(Stored data)

- - - - -

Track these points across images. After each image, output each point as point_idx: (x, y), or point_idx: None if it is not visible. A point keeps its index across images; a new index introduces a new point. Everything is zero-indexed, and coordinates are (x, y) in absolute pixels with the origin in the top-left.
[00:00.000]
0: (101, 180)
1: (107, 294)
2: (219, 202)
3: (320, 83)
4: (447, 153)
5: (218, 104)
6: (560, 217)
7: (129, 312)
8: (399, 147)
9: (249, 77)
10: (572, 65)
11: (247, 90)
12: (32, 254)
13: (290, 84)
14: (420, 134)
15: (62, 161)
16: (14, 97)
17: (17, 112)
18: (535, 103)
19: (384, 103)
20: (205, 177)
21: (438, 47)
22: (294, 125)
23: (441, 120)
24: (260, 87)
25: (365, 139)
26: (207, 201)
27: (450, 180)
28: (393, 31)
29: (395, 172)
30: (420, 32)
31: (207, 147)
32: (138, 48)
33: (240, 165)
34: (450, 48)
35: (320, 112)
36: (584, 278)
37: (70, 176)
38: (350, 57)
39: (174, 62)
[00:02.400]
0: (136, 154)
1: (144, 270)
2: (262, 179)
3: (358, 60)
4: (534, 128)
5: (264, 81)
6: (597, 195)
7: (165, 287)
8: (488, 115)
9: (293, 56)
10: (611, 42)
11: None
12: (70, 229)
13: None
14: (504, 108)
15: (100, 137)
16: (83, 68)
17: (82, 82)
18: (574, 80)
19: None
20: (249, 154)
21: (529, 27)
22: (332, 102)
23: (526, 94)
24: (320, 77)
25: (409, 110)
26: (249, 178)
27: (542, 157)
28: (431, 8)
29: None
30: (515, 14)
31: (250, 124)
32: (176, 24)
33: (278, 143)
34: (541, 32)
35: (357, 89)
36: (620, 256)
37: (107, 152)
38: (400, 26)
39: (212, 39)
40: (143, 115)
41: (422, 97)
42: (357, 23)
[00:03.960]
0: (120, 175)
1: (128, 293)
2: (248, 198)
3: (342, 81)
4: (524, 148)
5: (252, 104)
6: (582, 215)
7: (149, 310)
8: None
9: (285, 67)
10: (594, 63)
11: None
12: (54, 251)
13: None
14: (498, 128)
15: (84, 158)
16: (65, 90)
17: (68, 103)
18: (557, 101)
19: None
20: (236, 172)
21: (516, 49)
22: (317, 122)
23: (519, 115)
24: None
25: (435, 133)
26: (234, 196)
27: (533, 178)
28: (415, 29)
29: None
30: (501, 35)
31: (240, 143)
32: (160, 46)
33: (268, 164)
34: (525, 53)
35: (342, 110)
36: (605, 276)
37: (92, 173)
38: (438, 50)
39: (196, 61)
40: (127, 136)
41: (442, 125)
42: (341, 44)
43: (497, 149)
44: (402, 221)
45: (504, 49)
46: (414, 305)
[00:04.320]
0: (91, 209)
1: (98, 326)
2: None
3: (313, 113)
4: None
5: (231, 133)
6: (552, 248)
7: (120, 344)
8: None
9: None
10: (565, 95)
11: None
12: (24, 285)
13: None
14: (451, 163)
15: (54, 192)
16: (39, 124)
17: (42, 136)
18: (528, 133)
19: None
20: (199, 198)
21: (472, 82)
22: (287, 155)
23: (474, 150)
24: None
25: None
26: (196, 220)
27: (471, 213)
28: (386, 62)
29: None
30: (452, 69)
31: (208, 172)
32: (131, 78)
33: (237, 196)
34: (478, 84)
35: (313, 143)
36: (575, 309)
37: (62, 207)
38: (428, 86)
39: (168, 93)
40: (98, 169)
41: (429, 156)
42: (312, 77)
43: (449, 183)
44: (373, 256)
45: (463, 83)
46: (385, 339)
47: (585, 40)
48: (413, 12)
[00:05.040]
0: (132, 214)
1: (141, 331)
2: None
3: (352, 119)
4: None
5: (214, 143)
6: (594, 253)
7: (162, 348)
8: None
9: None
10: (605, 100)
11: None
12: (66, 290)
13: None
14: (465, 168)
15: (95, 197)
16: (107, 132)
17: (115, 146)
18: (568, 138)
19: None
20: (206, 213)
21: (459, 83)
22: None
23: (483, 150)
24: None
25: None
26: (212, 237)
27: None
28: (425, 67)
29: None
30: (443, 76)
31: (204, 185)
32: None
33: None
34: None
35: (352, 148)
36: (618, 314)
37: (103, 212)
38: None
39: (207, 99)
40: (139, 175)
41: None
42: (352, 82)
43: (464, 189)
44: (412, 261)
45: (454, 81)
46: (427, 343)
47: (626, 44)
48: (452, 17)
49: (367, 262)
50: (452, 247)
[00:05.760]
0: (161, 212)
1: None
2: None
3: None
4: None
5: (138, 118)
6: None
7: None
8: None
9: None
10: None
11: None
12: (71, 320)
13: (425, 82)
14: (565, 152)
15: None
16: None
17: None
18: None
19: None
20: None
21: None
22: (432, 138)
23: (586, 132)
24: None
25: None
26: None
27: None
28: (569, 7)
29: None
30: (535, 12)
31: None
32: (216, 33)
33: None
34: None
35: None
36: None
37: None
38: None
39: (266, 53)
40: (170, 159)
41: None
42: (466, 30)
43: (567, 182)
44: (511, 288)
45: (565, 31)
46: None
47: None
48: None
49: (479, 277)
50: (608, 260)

- - - - -

* [What to do] The records above must be transcribed without a single omission.

* [Task response]
Track these points across images. After each image, output each point as point_idx: (x, y), or point_idx: None if it is not visible. A point keeps its index across images; a new index introduces a new point. Everything is zero-indexed, and coordinates are (x, y) in absolute pixels with the origin in the top-left.
[00:00.000]
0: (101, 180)
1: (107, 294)
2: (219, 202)
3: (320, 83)
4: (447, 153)
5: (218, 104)
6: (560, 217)
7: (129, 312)
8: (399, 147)
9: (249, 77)
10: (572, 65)
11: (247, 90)
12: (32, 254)
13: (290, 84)
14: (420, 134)
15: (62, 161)
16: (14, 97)
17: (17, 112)
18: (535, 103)
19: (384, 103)
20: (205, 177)
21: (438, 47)
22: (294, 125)
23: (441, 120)
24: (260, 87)
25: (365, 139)
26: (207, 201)
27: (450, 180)
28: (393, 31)
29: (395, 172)
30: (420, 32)
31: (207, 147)
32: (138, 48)
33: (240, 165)
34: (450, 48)
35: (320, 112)
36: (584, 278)
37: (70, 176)
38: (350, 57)
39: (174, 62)
[00:02.400]
0: (136, 154)
1: (144, 270)
2: (262, 179)
3: (358, 60)
4: (534, 128)
5: (264, 81)
6: (597, 195)
7: (165, 287)
8: (488, 115)
9: (293, 56)
10: (611, 42)
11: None
12: (70, 229)
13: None
14: (504, 108)
15: (100, 137)
16: (83, 68)
17: (82, 82)
18: (574, 80)
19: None
20: (249, 154)
21: (529, 27)
22: (332, 102)
23: (526, 94)
24: (320, 77)
25: (409, 110)
26: (249, 178)
27: (542, 157)
28: (431, 8)
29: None
30: (515, 14)
31: (250, 124)
32: (176, 24)
33: (278, 143)
34: (541, 32)
35: (357, 89)
36: (620, 256)
37: (107, 152)
38: (400, 26)
39: (212, 39)
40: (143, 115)
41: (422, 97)
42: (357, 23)
[00:03.960]
0: (120, 175)
1: (128, 293)
2: (248, 198)
3: (342, 81)
4: (524, 148)
5: (252, 104)
6: (582, 215)
7: (149, 310)
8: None
9: (285, 67)
10: (594, 63)
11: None
12: (54, 251)
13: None
14: (498, 128)
15: (84, 158)
16: (65, 90)
17: (68, 103)
18: (557, 101)
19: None
20: (236, 172)
21: (516, 49)
22: (317, 122)
23: (519, 115)
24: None
25: (435, 133)
26: (234, 196)
27: (533, 178)
28: (415, 29)
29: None
30: (501, 35)
31: (240, 143)
32: (160, 46)
33: (268, 164)
34: (525, 53)
35: (342, 110)
36: (605, 276)
37: (92, 173)
38: (438, 50)
39: (196, 61)
40: (127, 136)
41: (442, 125)
42: (341, 44)
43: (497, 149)
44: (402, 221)
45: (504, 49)
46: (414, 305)
[00:04.320]
0: (91, 209)
1: (98, 326)
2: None
3: (313, 113)
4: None
5: (231, 133)
6: (552, 248)
7: (120, 344)
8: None
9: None
10: (565, 95)
11: None
12: (24, 285)
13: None
14: (451, 163)
15: (54, 192)
16: (39, 124)
17: (42, 136)
18: (528, 133)
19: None
20: (199, 198)
21: (472, 82)
22: (287, 155)
23: (474, 150)
24: None
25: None
26: (196, 220)
27: (471, 213)
28: (386, 62)
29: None
30: (452, 69)
31: (208, 172)
32: (131, 78)
33: (237, 196)
34: (478, 84)
35: (313, 143)
36: (575, 309)
37: (62, 207)
38: (428, 86)
39: (168, 93)
40: (98, 169)
41: (429, 156)
42: (312, 77)
43: (449, 183)
44: (373, 256)
45: (463, 83)
46: (385, 339)
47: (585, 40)
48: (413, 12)
[00:05.040]
0: (132, 214)
1: (141, 331)
2: None
3: (352, 119)
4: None
5: (214, 143)
6: (594, 253)
7: (162, 348)
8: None
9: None
10: (605, 100)
11: None
12: (66, 290)
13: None
14: (465, 168)
15: (95, 197)
16: (107, 132)
17: (115, 146)
18: (568, 138)
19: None
20: (206, 213)
21: (459, 83)
22: None
23: (483, 150)
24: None
25: None
26: (212, 237)
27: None
28: (425, 67)
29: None
30: (443, 76)
31: (204, 185)
32: None
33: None
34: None
35: (352, 148)
36: (618, 314)
37: (103, 212)
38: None
39: (207, 99)
40: (139, 175)
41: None
42: (352, 82)
43: (464, 189)
44: (412, 261)
45: (454, 81)
46: (427, 343)
47: (626, 44)
48: (452, 17)
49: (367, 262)
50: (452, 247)
[00:05.760]
0: (161, 212)
1: None
2: None
3: None
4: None
5: (138, 118)
6: None
7: None
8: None
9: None
10: None
11: None
12: (71, 320)
13: (425, 82)
14: (565, 152)
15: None
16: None
17: None
18: None
19: None
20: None
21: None
22: (432, 138)
23: (586, 132)
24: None
25: None
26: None
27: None
28: (569, 7)
29: None
30: (535, 12)
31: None
32: (216, 33)
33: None
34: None
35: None
36: None
37: None
38: None
39: (266, 53)
40: (170, 159)
41: None
42: (466, 30)
43: (567, 182)
44: (511, 288)
45: (565, 31)
46: None
47: None
48: None
49: (479, 277)
50: (608, 260)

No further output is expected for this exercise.